» **Required work**
(1) In the passage about the Ilgauskas ceremony, what did Ilgauskas's father do after the ceremony?
(2) Write the next part of the passage about the Ilgauskas ceremony, picking up after its final sentence.

» **Selected passage**
==*==

The Blueprint
Page 11
Trying to balance the personal schedules of so many on the guest list was difficult, particularly trying to get Ilgauskas’s parents there from Lithuania. Finally, the Cavs and Ilgauskas reached a mutually agreeable date: March 8. To the benefit of everyone involved, the Heat were off that night and James was in Chicago, just a short flight away from Cleveland. Logistically speaking, it was possible to get him to Cleveland and back. The fact the Knicks were in town and the New York media would be there to capture it made the theater aspect all the better. James was delighted to get the invitation and quickly accepted. So three years, seven months, and twenty-seven days after James left town amid burning streets with the Decision, he returned to the Q to celebrate a piece of Cleveland history.
And what a party they threw. The ceremony was so lavish and included so many moving parts that they needed a midweek walkthrough to ensure everyone knew their role and places. The Cavs rented a projection system to create a video tribute that stretched across the floor, turning the ninety-four-foot court into a 3-D movie screen. Wayne Embry, the general manager who drafted Ilgauskas, returned with a speech. Gilbert spoke. Ilgauskas’s parents attended and his father, a retired bus driver, kissed the Cavs logo at center court after the ceremony.
Everyone affiliated with the night insists it was done that way because Ilgauskas deserved it after so many painful foot operations, so many hours of agonizing rehab, and a sparkling career that ended with 10,616 points and 5,904 rebounds in a Cavs jersey. The fact James was there to witness it and feel it . . . well, no one will dispute that was an enormous side benefit.

==*==

» **Extracted entries**
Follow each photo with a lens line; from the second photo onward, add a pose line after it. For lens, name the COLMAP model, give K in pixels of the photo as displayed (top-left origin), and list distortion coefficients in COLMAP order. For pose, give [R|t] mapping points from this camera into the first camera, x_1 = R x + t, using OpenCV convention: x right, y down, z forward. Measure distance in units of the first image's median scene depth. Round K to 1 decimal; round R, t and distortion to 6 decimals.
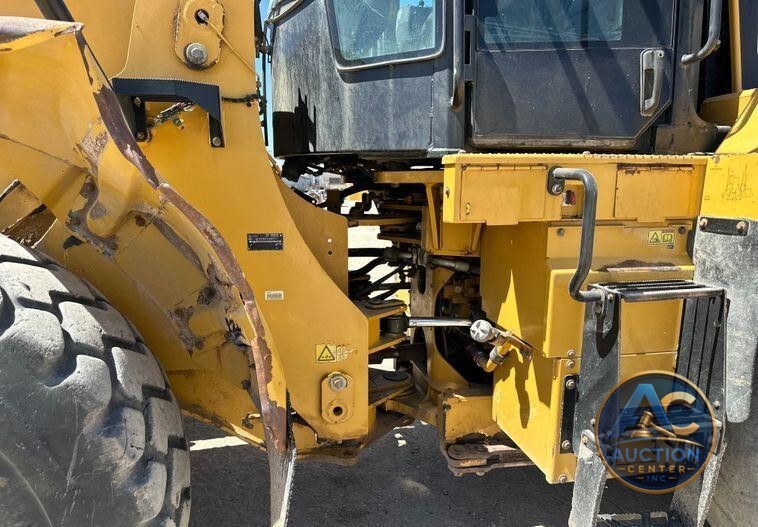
lens RADIAL K [[526.8, 0, 381.6], [0, 526.8, 286.2], [0, 0, 1]] dist [0.066146, -0.084609]
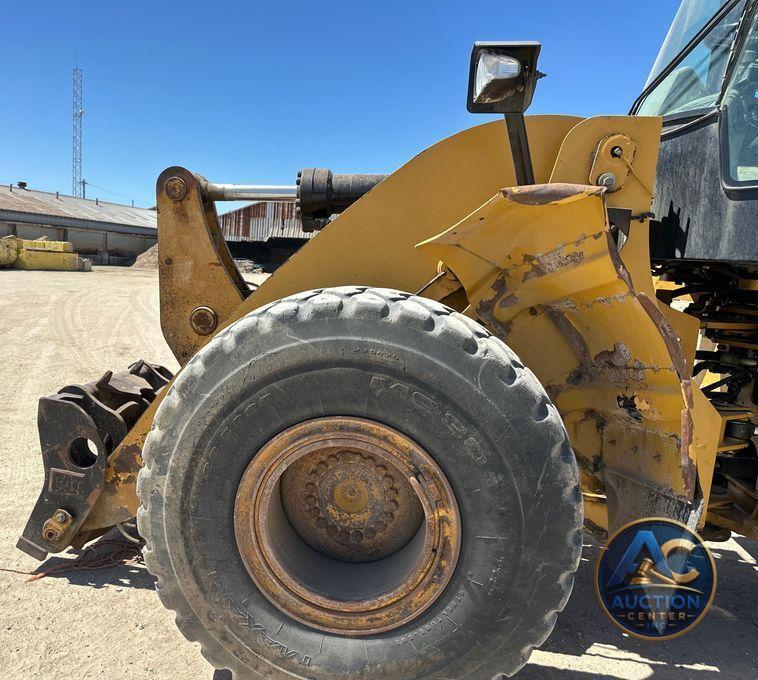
lens RADIAL K [[660.4, 0, 291.9], [0, 660.4, 364.5], [0, 0, 1]] dist [0.130948, -0.200633]
pose [[0.913762, 0.107316, -0.391820, -0.340380], [-0.120616, 0.992655, -0.009411, 0.084695], [0.387932, 0.055859, 0.919994, -0.662100]]
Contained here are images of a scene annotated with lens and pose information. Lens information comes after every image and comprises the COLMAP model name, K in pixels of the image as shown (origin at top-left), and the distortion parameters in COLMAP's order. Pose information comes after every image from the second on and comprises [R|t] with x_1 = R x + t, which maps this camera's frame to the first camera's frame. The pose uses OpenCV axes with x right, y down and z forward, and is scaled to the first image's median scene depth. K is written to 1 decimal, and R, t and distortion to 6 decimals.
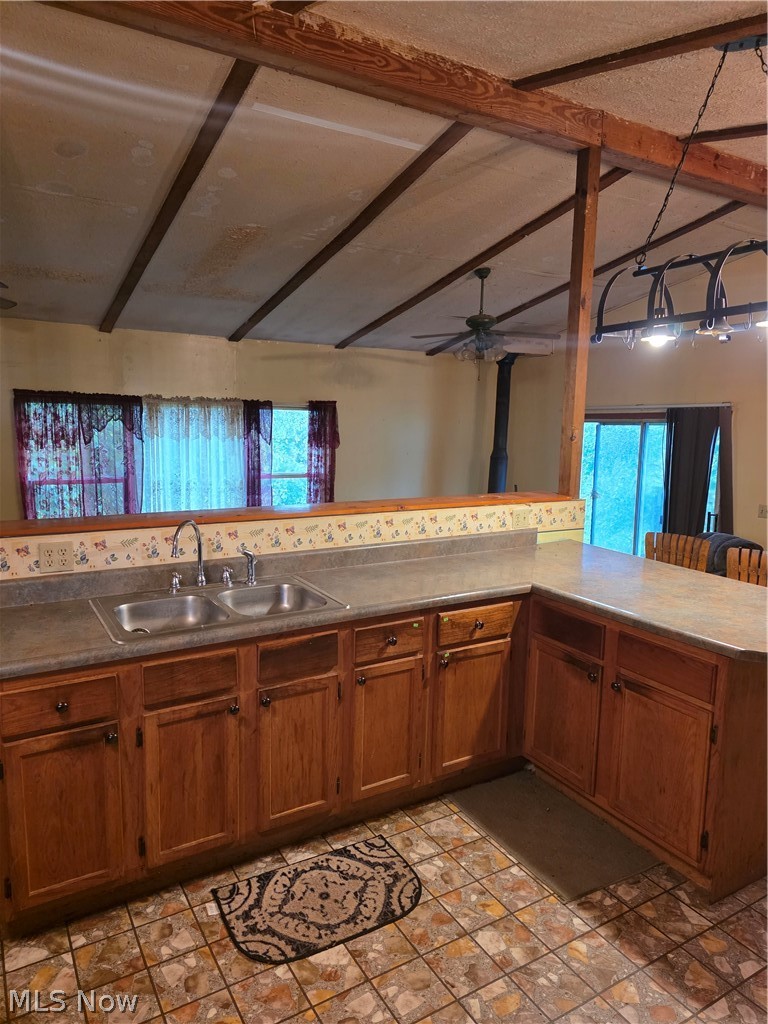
lens RADIAL K [[690.9, 0, 379.7], [0, 690.9, 514.3], [0, 0, 1]] dist [0.061923, -0.048531]
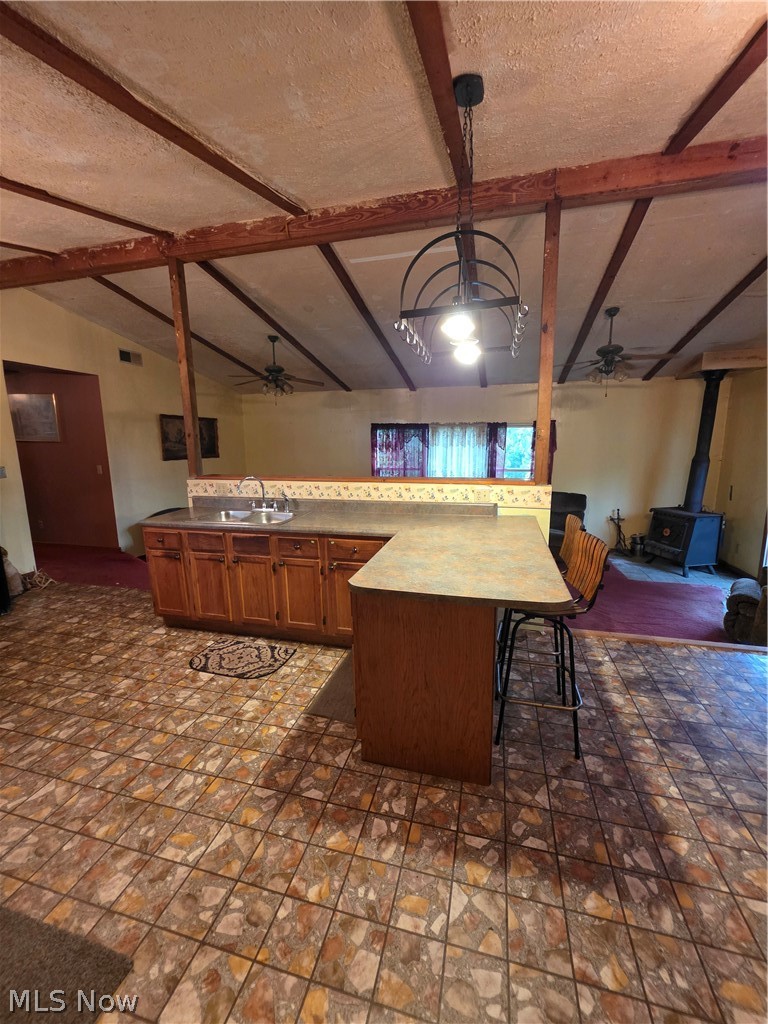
lens RADIAL K [[409.3, 0, 386.1], [0, 409.3, 508.9], [0, 0, 1]] dist [-0.000693, 0.000808]
pose [[0.696886, 0.097715, -0.710494, 0.401229], [-0.078951, 0.995106, 0.059419, -0.000145], [0.712823, 0.014686, 0.701191, 0.174215]]
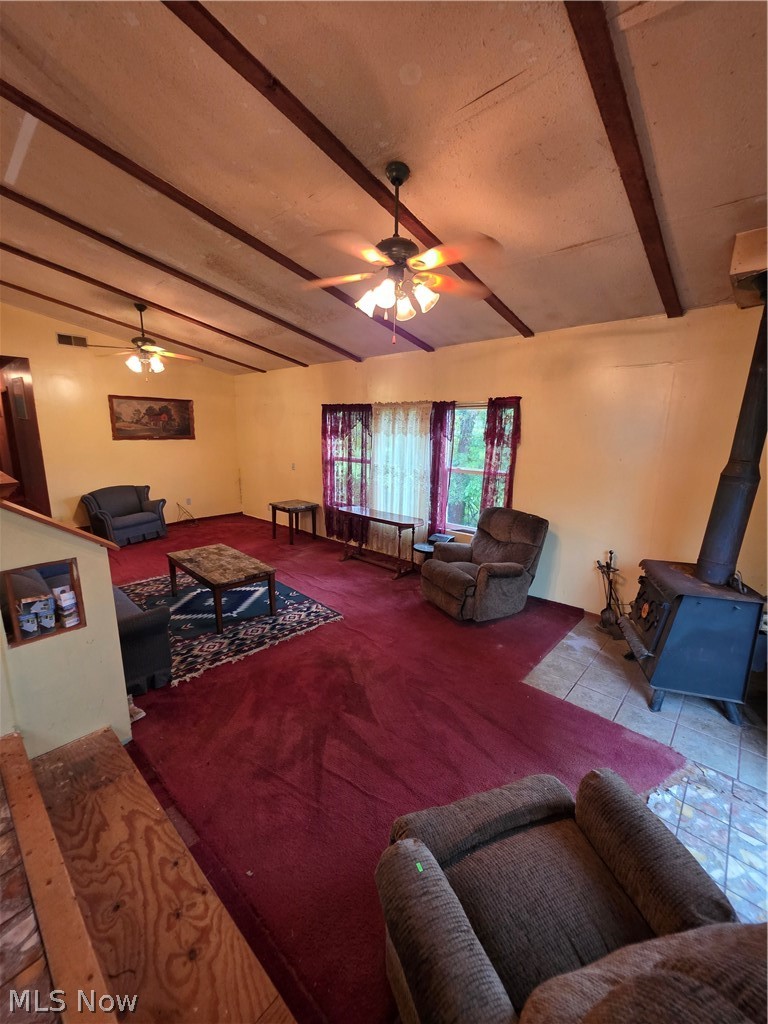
lens RADIAL K [[409.3, 0, 386.1], [0, 409.3, 508.9], [0, 0, 1]] dist [-0.000693, 0.000808]
pose [[0.297997, 0.174077, -0.938560, 0.531834], [-0.139267, 0.980639, 0.137664, -0.084050], [0.944353, 0.089687, 0.316470, 0.839603]]
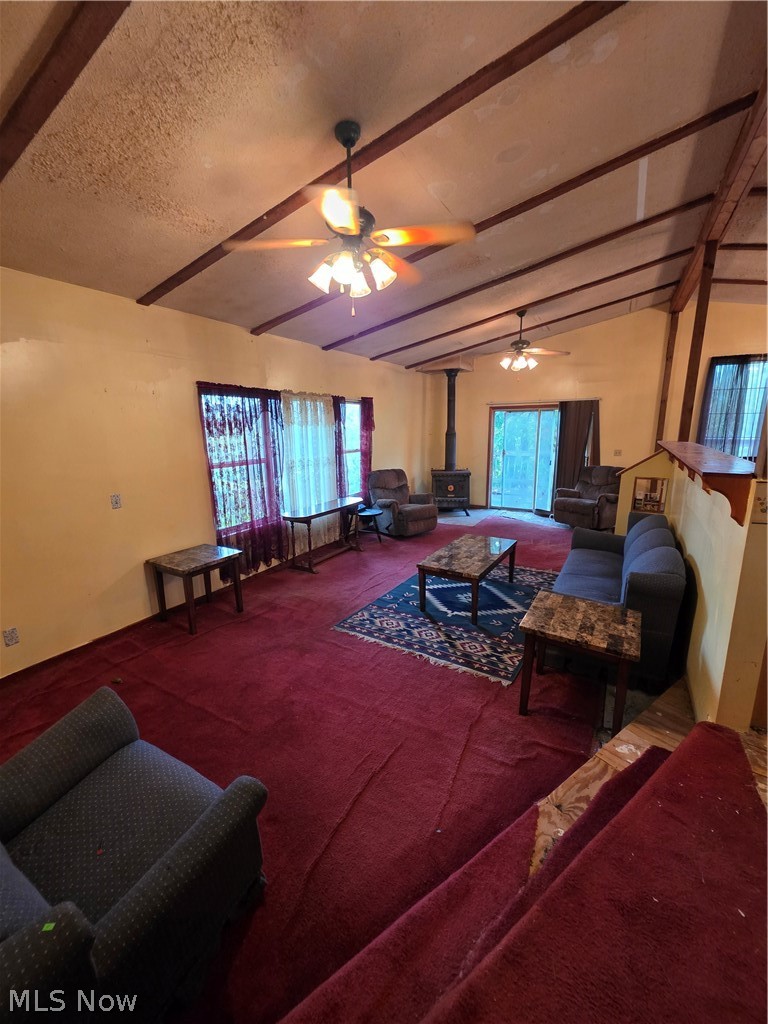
lens RADIAL K [[405.8, 0, 390.6], [0, 405.8, 514.4], [0, 0, 1]] dist [0.023055, 0.000158]
pose [[0.865910, -0.131258, 0.482671, -0.590417], [0.088764, 0.989963, 0.109969, -0.016271], [-0.492261, -0.052380, 0.868870, 0.288593]]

==*==

» **Exercise results**
(1) He kissed the Cavs logo at center court.

(2)
“Part of me was kind of hoping it would provide moments where I could reach LeBron,” Ilgauskas said. “First and foremost though, I wanted him there as a former teammate and friend. I didn’t care if he played another game in Cleveland. That didn’t matter to me. It was more about the past than the future. But I did think him coming back, seeing how Cavs fans can be and how they are most of the time, how much passion they have for their players and their city. He was right there on the floor. From what I saw and heard, people had a good time. People were nice to him and he was able to reconnect with old coaches and players. I think that could do nothing but help with the decision to come back.”
The Heat were not pleased with the whole idea and sent assistant coach Ron Rothstein to Cleveland with James. Rothstein had been an assistant in Cleveland early in Ilgauskas’s career, so both sides were comfortable with Rothstein there to chaperone. James arrived to the game early in the first quarter and was given a private suite. He eventually made his way down to the court and had the opportunity to say hello to old friends and Cavs support staff members he probably hadn’t seen in years. The Cavs.com crew even tried filming a spot with James, who was eager to do it, prior to the halftime ceremony. But Cavs media relations guru Tad Carper saw what was happening and shut the whole thing down because it just wasn’t a good look given all of the history between the two sides.
Just one month after he was fired, Chris Grant was back inside the Q to enjoy the celebration he had helped create. Grant contemplated staying home, wondering if it would be awkward given all of the factors at play. Ultimately he chose to go support his friend. Ferry and Jim Paxson were there, too, also former general managers fired by Gilbert. They all congregated for a conversation and a laugh just outside the Cavs’ locker room.
James’s appearance on the court created an added buzz in the arena—particularly when James sat down on the Cavs’ bench for the show. Whether it was fate or the devious work of a perfect lineup, James took his seat next to Grant, of all people. Grant had literally spent four years trying to get James back on that bench. For at least one night, he’d accomplished it. The night was an illustration of months—years—that Grant, Forbes, and the Cavs spent repairing a relationship that had been destroyed in a matter of hours one night in July 2010.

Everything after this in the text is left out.